Department of Genetics, Microbiology and Statistics, Universitat de Barcelona (UB), Av. Diagonal 643, Barcelona, 08028, Spain.
Centre for Genomic Regulation (CRG), The Barcelona Institute of Science and Technology, Dr. Aiguader 88, Barcelona, 08003, Catalonia, Spain.
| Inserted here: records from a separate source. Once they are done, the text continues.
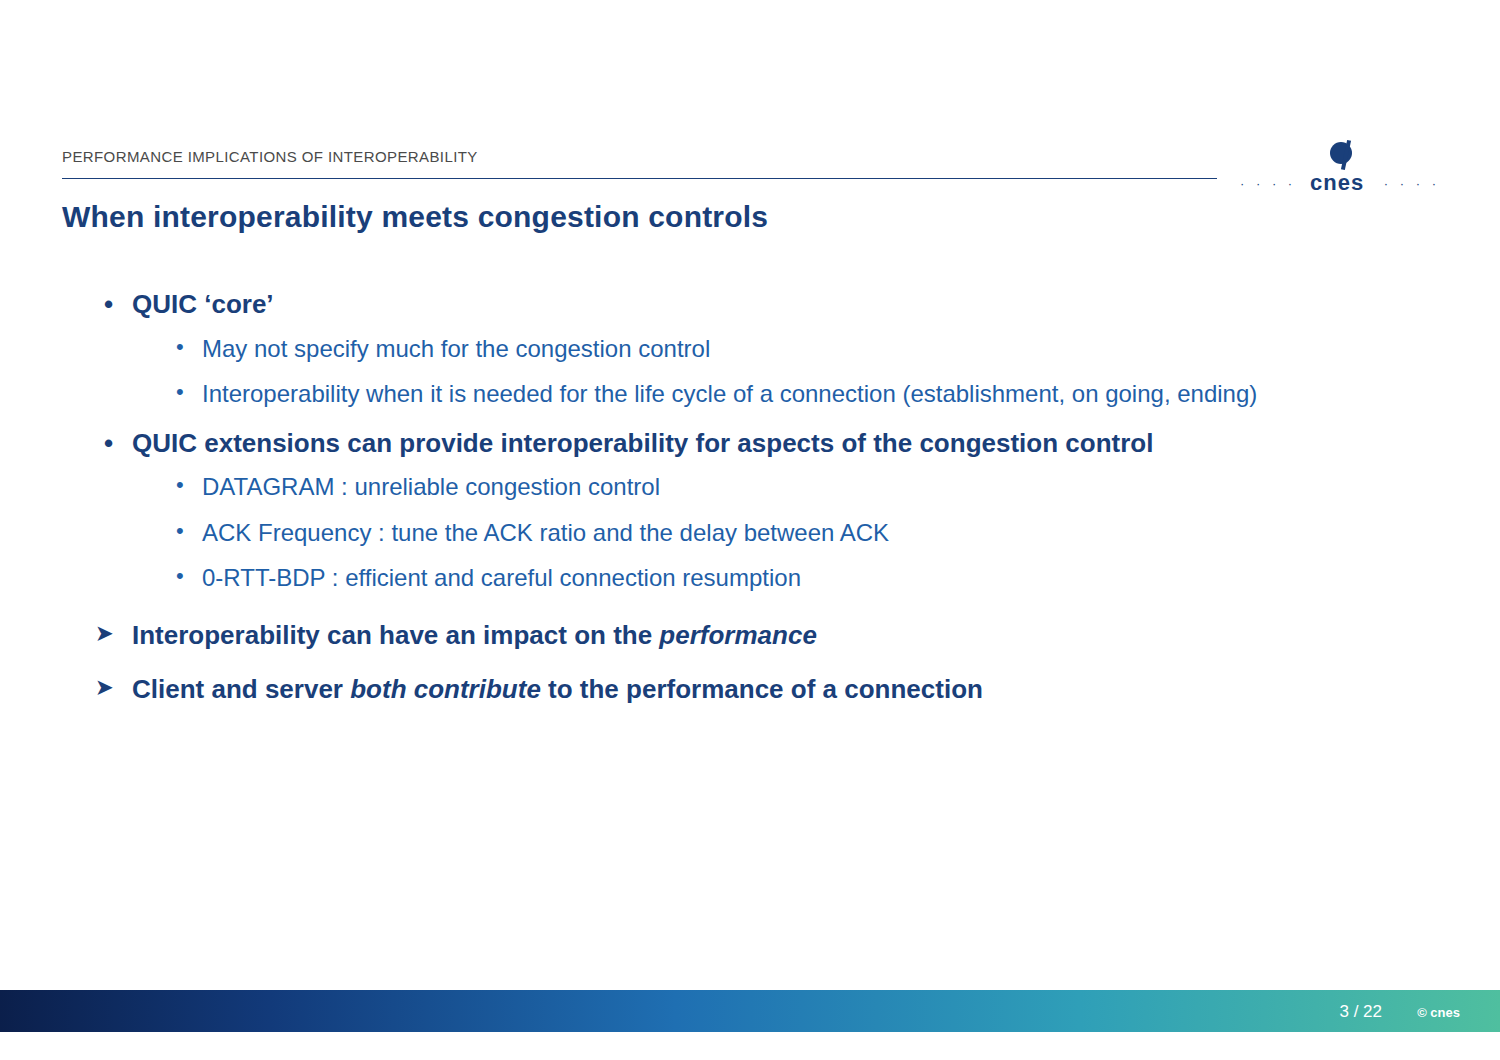PERFORMANCE IMPLICATIONS OF INTEROPERABILITY
· · · ·
cnes · · · ·
When interoperability meets congestion controls
QUIC ‘core’
May not specify much for the congestion control
Interoperability when it is needed for the life cycle of a connection (establishment, on going, ending)
QUIC extensions can provide interoperability for aspects of the congestion control
DATAGRAM : unreliable congestion control
ACK Frequency : tune the ACK ratio and the delay between ACK
0-RTT-BDP : efficient and careful connection resumption
Interoperability can have an impact on the performance
Client and server both contribute to the performance of a connection
3 / 22
© cnes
Genome Biol. 2023 Oct 12;24(1):230. doi: 10.1186/s13059-023-03076-8.
The increasing availability of multidimensional phenotypic data in large cohorts of genotyped individuals requires efficient methods to identify genetic effects on multiple traits. Permutational multivariate analysis of variance (PERMANOVA) offers a powerful non-parametric approach. However, it relies on permutations to assess significance, which hinders the analysis of large datasets. Here, we derive the limiting null distribution of the PERMANOVA test statistic, providing a framework for the fast computation of asymptotic p values. Our asymptotic test presents controlled type I error and high power, often outperforming parametric approaches. We illustrate its applicability in the context of QTL mapping and GWAS.
多维表型数据在大量基因分型个体中的可用性不断增加,这就需要有效的方法来识别遗传对多种性状的影响。置换多元方差分析 (PERMANOVA) 提供了一种强大的非参数方法。然而,它依赖于置换来评估显著性,这阻碍了对大型数据集的分析。在这里,我们推导出 PERMANOVA 检验统计量的极限 null 分布,为快速计算渐近 p 值提供了一个框架。我们的渐近检验具有受控的Ⅰ型错误和高功效,通常优于参数方法。我们在 QTL 映射和 GWAS 的背景下说明了它的适用性。